### Kısa problem
Rusya'nın Afganistan'a bakışını anlatan metinde "Putin’in Afganistan terazisi" sözlerinden "dönmesinden endişe ediyor." sözlerine kadar olan her şeyi aynen kopyalayın.
=== Seçilen metin ===
Putin’in Afganistan terazisi
Rusya pek çok eleştirisine karşın ABD ve müttefiklerinin Afganistan’daki varlığını kendi ve Orta Asya ülkelerinin güvenliği açısından bir emniyet kemeri olarak görüyordu. ABD’nin Afganistan mesaisinin bitmesiyse Rusya’nın hem terör örgütlerinin Afganistan’da palazlanıp kendisi ve bölge ülkelerini hedef almasından hem de zaten büyük bir sorun haline gelen uyuşturucu trafiğinin kendisi açısından ulusal bir krize ve bölgesel bir kaosa dönmesinden endişe ediyor.
ABD Afganistan’dan çekilmeye başladı. ABD ve NATO kuvvetlerinin (Türkiye hariç) belirlenen sayının dışında ülkeyi 11 Eylül’e kadar tamamen terk etmesi bekleniyor. Türkiye bir yandan ABD ile Kabil Hamid Karzai Havalimanı’nın güvenliği için müzakere yaparken bir yandan da Taliban’a, “Din kardeşiyiz, bu ne celal” diyor.
Öte yandan bu çekilme bölge ülkelerinde tepkiye neden oluyor. Bunlardan en dikkat çekeniyse Rusya. Oysa aynı Rusya, ABD’nin Afganistan’daki varlığının bir noktadan sonra "Avrasya’yı gözetleme ve kontrol etmeye dayanan bir yanı olduğu" için eleştiriyordu. Rusya’nın tutumunda bir çelişki mi var? Taliban 9 Temmuz’da Moskova’ya ne dedi? Rusya Afganistan konusunda neden tepkili? Rusya’nın Afganistan’daki duruma bakışına ve kaygılarına bakalım.
=== Kayıtlı veriler ===
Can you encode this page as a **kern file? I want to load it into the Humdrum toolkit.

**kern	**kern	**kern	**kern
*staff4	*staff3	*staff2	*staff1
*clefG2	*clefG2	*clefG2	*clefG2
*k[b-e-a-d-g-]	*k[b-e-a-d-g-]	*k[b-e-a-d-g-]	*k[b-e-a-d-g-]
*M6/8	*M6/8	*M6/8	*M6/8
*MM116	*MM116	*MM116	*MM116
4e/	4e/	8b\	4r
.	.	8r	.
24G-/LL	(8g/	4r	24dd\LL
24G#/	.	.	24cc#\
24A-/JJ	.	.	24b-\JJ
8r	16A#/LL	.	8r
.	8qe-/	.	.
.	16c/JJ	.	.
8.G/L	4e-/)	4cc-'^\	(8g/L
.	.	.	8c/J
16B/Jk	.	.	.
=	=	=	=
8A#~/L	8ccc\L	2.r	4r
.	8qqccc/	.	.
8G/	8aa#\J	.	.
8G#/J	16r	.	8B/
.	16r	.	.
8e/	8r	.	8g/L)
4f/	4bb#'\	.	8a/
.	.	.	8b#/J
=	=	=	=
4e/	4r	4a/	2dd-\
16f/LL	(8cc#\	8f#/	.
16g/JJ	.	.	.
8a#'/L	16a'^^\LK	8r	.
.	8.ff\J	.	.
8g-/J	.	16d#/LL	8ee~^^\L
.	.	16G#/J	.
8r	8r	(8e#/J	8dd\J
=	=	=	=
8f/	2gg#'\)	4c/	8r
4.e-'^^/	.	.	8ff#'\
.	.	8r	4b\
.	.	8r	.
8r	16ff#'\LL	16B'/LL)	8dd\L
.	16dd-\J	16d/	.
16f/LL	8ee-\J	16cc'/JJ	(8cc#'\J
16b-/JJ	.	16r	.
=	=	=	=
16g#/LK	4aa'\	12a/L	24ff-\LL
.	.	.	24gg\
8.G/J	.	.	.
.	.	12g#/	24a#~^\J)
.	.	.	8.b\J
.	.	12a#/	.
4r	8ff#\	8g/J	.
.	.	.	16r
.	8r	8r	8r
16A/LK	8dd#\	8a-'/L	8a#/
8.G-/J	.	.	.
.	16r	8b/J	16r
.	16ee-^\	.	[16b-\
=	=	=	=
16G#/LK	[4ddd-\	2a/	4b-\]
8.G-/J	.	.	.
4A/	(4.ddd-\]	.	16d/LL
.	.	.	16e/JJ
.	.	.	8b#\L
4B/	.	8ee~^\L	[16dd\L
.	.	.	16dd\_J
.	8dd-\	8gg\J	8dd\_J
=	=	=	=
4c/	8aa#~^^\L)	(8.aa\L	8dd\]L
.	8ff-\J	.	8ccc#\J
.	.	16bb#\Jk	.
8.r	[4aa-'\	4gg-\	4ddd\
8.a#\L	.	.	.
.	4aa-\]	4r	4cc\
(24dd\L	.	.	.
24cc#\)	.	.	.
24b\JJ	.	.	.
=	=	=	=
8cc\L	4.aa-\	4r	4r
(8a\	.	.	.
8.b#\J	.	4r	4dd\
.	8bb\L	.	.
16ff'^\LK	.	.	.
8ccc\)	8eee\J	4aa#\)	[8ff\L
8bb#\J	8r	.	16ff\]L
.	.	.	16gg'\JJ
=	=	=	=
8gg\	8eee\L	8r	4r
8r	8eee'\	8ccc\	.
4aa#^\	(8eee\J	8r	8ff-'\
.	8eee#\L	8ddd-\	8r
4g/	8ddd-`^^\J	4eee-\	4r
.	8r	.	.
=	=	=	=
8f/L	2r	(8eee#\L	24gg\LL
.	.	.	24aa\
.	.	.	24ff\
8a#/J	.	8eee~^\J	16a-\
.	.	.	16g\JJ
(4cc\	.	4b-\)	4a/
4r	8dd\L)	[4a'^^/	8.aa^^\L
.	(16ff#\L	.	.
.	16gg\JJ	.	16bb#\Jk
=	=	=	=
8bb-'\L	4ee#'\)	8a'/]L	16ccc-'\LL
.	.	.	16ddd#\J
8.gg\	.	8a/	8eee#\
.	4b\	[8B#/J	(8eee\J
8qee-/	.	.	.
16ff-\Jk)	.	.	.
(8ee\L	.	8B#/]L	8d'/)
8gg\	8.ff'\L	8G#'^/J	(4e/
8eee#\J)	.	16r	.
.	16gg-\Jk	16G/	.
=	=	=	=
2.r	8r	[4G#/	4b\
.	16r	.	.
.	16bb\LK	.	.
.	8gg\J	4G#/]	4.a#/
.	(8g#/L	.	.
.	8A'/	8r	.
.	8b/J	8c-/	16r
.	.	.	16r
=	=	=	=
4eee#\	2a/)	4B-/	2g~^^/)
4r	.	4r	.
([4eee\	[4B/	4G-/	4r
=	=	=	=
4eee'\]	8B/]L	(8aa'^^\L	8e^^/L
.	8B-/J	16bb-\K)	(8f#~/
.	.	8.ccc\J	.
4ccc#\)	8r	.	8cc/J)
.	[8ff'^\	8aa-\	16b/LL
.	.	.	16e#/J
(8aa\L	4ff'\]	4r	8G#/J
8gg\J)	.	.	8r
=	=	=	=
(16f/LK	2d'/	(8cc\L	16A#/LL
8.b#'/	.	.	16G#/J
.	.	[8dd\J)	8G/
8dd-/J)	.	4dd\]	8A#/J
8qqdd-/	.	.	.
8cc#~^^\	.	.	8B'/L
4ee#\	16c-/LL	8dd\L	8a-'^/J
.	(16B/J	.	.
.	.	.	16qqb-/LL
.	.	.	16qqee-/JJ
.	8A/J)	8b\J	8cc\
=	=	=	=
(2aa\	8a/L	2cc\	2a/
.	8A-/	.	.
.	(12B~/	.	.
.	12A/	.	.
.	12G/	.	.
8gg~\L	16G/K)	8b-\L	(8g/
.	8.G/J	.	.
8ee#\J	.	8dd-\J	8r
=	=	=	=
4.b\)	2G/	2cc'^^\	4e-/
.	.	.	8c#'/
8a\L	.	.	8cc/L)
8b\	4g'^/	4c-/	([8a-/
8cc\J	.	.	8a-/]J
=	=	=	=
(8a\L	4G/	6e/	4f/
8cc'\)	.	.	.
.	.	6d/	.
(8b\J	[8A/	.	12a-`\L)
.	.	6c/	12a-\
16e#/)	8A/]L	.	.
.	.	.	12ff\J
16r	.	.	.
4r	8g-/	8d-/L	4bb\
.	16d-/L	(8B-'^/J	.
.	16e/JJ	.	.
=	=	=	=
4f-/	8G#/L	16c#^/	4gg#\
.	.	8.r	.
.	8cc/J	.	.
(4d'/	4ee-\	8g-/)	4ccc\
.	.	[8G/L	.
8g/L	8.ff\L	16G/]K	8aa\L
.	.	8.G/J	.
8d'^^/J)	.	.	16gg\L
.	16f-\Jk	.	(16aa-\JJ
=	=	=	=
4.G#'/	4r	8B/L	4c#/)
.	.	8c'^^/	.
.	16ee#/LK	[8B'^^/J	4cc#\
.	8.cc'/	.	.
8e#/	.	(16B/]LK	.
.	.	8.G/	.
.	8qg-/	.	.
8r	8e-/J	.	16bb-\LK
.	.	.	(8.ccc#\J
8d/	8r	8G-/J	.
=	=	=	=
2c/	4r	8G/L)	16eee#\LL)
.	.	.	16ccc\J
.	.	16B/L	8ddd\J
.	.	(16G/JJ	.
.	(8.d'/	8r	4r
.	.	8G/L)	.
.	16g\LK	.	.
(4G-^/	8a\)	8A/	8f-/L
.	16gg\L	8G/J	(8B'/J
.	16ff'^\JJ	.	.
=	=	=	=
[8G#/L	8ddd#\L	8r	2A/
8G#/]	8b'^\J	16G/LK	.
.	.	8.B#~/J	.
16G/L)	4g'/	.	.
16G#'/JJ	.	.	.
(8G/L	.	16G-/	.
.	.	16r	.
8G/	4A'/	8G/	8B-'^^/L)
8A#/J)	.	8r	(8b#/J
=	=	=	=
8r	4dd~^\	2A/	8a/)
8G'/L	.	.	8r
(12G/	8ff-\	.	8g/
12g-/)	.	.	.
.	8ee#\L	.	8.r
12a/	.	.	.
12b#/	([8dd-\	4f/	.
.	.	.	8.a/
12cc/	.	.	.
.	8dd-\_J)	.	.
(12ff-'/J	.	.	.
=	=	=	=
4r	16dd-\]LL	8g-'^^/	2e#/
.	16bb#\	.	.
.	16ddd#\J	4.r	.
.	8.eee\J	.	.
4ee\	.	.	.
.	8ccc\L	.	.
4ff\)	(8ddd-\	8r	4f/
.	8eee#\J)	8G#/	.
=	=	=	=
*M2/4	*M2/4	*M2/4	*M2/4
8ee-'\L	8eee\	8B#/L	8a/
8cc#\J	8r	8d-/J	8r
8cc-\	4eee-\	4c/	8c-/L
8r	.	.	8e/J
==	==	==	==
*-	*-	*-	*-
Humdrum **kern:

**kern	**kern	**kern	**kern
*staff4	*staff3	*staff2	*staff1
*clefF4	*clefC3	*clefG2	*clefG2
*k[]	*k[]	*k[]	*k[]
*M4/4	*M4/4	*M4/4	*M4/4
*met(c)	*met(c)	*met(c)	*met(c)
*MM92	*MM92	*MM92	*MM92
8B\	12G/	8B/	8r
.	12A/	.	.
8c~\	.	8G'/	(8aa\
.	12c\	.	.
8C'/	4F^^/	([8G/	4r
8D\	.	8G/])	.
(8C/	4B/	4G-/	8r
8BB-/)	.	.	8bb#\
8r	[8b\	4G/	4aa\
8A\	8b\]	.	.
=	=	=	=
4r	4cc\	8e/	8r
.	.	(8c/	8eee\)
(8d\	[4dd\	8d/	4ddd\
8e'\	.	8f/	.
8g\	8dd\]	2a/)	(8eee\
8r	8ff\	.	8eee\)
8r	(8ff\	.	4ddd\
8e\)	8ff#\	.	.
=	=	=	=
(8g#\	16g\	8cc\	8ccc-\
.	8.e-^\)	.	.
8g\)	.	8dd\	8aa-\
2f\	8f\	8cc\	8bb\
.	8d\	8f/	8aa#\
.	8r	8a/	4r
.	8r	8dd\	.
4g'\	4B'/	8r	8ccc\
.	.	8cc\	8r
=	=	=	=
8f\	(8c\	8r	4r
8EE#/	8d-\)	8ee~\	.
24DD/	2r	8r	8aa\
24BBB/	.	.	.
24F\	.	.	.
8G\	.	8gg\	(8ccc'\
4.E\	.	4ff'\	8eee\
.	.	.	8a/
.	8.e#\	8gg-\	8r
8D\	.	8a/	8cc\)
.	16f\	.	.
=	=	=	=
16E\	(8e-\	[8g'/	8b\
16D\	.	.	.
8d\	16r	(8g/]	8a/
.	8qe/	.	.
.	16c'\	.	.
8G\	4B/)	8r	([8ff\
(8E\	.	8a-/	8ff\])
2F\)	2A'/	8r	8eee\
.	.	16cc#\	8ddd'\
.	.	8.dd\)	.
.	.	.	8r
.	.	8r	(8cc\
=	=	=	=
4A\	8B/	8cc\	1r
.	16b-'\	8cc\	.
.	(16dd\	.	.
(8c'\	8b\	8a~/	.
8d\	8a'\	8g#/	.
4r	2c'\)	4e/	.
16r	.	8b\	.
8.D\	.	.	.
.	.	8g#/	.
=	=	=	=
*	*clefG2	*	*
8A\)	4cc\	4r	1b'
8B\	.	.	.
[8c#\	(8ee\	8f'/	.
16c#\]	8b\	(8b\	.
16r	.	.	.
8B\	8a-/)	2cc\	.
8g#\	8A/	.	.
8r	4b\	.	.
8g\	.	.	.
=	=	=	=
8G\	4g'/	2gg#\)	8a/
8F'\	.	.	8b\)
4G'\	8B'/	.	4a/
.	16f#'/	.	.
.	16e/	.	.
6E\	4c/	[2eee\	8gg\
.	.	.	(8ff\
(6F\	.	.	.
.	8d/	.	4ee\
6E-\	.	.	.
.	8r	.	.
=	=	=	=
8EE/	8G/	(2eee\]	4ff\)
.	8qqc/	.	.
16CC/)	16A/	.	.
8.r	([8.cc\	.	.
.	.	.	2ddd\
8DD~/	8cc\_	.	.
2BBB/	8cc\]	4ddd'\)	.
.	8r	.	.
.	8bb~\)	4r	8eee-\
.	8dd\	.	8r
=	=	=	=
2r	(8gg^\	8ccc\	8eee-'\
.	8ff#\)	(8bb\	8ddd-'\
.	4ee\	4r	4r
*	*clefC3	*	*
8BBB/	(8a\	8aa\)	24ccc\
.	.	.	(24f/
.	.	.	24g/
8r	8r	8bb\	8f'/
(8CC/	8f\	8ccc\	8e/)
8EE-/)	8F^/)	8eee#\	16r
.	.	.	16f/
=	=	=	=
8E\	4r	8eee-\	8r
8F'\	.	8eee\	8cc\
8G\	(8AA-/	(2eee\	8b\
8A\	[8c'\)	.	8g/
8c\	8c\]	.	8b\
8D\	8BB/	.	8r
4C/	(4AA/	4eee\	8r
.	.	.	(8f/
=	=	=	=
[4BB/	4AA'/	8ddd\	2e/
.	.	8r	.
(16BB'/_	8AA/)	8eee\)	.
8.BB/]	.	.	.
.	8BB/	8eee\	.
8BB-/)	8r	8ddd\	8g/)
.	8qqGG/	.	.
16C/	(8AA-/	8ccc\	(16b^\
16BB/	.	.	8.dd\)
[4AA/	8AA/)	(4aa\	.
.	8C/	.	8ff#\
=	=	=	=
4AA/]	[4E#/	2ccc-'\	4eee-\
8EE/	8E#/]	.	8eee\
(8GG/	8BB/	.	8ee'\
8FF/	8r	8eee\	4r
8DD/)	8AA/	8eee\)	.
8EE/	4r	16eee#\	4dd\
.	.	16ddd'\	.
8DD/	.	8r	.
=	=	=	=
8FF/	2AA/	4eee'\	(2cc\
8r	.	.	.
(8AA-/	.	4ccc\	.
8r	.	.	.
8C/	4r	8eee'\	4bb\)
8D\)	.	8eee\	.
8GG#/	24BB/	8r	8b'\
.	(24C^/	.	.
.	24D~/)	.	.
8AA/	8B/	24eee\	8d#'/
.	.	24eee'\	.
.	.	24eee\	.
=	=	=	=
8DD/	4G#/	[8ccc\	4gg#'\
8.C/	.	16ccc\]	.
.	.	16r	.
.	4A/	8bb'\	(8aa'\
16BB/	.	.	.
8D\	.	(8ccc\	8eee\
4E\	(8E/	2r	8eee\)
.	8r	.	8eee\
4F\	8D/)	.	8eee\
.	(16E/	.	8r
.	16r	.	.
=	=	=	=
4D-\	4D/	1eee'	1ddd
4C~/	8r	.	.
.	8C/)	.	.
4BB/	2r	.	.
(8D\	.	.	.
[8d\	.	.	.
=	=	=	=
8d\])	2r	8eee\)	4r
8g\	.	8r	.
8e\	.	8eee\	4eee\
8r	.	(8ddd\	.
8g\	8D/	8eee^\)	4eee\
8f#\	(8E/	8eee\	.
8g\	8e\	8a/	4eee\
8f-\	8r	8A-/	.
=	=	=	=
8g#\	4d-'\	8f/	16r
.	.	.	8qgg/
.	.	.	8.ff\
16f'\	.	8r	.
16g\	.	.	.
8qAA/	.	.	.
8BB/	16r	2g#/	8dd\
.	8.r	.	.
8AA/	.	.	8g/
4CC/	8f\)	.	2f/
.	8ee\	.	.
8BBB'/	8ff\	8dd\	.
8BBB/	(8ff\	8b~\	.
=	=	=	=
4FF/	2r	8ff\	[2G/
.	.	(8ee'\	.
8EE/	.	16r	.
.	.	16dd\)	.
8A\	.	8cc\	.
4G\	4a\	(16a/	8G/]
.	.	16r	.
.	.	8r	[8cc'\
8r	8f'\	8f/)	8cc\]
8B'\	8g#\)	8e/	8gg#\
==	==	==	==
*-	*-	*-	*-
===
### Alıştırma çıktısı
Putin’in Afganistan terazisi
Rusya pek çok eleştirisine karşın ABD ve müttefiklerinin Afganistan’daki varlığını kendi ve Orta Asya ülkelerinin güvenliği açısından bir emniyet kemeri olarak görüyordu. ABD’nin Afganistan mesaisinin bitmesiyse Rusya’nın hem terör örgütlerinin Afganistan’da palazlanıp kendisi ve bölge ülkelerini hedef almasından hem de zaten büyük bir sorun haline gelen uyuşturucu trafiğinin kendisi açısından ulusal bir krize ve bölgesel bir kaosa dönmesinden endişe ediyor.